DESCRIPTION OF THE TASK: Reproduce every line of text from the data below word for word. Leave out the pictures.

Extracted page text data:

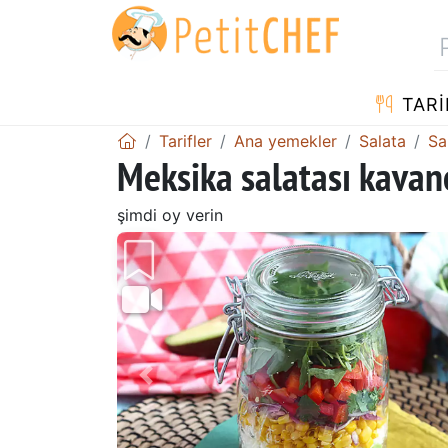
TARI
Tarifler
Ana yemekler
Salata
Sal
Meksika salatası kavan
şimdi oy verin
Önceki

RESULT OF THE EXERCISE:
TARI
Tarifler
Ana yemekler
Salata
Sal
Meksika salatası kavan
şimdi oy verin
Önceki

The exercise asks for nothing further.